A ketogenic diet is a very lowcarb and protein and a high fat diet that is known to help burn down fat. It has faced several debates over potential benefits for weight loss, health and performance.
A ketogenic is similar to any strict no-carb or lowcarb diets. A keto diet is designed specifically to result in ketosis (catabolism of fat)It’s possible to measure and adapt to reach optimal ketone levels, weight loss, or for physical and mental performance.
Read on to know all that you need to know about a ketogenic diet:
When on a Keto diet, your body switches its fuel source and runs almost entirely on fat. Insulin levels drop down and increases the fat burning process. This makes it easier to access your fat stores to burn them off.
Getting on a keto diet:
You may think that you’ve got all that it takes to switch to keto without having to track your macronutrients. Wait right there. Getting your macros absolutely correct is what you need while starting on a keto diet. While Keto is a carb-restricted, high-fat and moderate-protein approach macro distribution which more or less looks like this:
When getting started, it is ideal to keep carbohydrates less than 50 grams per day. In terms of protein, it is often suggested that athletes set protein between 0.6- 1 gm. of pound of lean mass and not per pound of body weight.
For example: to calculate the requirement of a person who weighs 81 kg with a 15% body fat:
81 kg x 0.15=12.15 kg of fat
81 kg -12.15= 69 kg of lean mass
69 kg x 0.6 = 41 gm
69 kg x1.0 g= 63 gm
Therefore protein intake per day is between= 41-63 gm per day. If you don’t know your percent of body fat, you can get it analyzed through a fat analyzer machine or on a body composition analysis.
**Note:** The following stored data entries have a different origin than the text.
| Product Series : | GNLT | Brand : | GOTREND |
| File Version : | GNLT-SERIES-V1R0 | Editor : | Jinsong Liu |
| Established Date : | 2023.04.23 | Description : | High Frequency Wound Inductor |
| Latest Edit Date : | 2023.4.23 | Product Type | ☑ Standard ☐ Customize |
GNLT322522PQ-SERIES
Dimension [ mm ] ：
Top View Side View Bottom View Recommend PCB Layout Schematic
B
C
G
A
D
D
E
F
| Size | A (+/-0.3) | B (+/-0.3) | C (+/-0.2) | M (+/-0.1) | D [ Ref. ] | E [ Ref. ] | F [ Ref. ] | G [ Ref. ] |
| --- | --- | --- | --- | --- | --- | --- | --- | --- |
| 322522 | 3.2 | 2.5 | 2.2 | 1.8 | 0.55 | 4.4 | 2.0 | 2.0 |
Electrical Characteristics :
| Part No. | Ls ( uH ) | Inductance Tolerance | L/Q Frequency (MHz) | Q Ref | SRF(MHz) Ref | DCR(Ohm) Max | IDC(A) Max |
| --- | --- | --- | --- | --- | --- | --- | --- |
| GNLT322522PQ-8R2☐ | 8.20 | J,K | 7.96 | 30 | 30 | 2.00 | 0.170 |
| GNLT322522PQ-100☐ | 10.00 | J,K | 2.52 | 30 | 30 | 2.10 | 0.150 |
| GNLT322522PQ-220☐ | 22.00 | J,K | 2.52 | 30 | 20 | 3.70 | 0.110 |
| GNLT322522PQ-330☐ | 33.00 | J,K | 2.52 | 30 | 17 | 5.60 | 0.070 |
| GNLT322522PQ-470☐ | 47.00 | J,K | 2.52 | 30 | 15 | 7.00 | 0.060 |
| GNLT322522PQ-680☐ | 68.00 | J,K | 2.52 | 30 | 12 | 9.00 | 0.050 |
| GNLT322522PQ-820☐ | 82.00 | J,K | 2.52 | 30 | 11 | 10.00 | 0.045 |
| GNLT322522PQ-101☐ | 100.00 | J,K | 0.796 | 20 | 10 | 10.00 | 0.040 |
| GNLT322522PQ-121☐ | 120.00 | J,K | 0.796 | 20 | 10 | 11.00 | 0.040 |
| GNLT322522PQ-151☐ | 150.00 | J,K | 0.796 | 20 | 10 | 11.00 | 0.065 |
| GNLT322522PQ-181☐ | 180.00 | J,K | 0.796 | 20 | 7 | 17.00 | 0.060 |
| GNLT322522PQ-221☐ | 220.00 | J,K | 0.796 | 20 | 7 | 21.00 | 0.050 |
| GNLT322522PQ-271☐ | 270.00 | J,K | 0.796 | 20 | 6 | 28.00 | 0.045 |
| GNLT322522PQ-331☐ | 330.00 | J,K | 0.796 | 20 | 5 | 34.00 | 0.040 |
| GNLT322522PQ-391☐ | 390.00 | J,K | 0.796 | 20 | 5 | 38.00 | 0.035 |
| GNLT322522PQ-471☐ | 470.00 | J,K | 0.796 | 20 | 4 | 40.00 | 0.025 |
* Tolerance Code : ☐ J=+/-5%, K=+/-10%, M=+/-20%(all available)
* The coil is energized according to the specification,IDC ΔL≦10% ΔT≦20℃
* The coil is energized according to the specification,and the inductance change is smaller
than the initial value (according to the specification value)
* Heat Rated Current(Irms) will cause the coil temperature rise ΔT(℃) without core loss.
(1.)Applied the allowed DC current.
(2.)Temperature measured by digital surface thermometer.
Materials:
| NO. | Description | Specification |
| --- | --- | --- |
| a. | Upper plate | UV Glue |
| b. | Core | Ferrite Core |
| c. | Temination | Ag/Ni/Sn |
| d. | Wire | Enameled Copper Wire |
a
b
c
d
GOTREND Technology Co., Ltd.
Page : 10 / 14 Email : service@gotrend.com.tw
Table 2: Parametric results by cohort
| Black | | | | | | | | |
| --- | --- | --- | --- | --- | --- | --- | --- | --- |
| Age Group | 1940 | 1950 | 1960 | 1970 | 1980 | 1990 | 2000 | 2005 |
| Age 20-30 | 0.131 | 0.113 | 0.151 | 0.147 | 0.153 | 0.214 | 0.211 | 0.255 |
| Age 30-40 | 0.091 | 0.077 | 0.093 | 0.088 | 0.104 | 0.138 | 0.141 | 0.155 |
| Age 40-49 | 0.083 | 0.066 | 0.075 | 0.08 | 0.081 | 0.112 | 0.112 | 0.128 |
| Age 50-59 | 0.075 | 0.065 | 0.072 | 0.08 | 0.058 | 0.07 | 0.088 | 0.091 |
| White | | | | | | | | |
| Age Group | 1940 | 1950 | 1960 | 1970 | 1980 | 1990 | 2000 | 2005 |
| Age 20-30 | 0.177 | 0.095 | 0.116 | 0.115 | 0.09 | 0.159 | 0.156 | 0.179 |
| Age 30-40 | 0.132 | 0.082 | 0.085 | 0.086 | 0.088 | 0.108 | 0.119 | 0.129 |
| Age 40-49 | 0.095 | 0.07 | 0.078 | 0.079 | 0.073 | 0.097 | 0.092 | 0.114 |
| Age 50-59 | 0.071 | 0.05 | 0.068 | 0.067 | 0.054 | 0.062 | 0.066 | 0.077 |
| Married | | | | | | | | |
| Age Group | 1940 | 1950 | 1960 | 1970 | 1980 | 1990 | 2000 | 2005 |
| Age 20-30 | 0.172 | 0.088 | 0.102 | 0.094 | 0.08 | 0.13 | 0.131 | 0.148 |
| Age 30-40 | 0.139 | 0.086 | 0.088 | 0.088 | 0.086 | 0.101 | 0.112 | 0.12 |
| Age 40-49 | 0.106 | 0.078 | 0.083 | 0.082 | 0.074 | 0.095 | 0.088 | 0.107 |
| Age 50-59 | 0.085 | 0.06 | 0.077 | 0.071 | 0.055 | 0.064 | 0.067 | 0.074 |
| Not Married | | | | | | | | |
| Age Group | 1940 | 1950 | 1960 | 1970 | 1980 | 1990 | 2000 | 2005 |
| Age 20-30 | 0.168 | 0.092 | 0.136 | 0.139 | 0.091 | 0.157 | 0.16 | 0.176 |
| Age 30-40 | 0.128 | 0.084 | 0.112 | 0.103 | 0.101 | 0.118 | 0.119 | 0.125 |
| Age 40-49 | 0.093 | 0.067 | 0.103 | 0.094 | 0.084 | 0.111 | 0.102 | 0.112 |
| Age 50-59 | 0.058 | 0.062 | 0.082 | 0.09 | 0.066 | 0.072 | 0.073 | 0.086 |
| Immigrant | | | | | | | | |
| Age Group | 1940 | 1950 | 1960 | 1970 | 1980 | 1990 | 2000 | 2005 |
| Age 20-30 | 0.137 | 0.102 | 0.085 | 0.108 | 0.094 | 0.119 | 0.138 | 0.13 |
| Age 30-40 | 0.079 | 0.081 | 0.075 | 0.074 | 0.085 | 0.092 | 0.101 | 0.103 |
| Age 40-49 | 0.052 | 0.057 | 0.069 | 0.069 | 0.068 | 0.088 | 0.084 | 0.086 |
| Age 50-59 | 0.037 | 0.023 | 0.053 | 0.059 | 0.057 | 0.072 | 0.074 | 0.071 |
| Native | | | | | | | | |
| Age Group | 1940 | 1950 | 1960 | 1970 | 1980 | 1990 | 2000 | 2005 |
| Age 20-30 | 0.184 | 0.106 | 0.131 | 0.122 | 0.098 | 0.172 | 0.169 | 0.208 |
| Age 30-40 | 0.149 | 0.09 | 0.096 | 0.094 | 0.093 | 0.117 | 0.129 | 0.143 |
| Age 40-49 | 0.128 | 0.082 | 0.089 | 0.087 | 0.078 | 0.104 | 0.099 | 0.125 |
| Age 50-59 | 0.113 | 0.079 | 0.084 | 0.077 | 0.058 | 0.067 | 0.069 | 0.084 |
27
Keeping your protein intake too high could end up having the same effect as eating too many carbs. That said, once you gain more experience with your personal levels of ketosis, you can start playing with how much protein you consume in a day. You can go as high as 20% of protein per day.
To calculate your fat intake, after you have your carb and protein measures set, all you need to is fill in the rest of the daily calorie intake with healthy fat sources. Approx., adding in 200-500 kcals from fat by adding in 22-55 gm. of fat per day.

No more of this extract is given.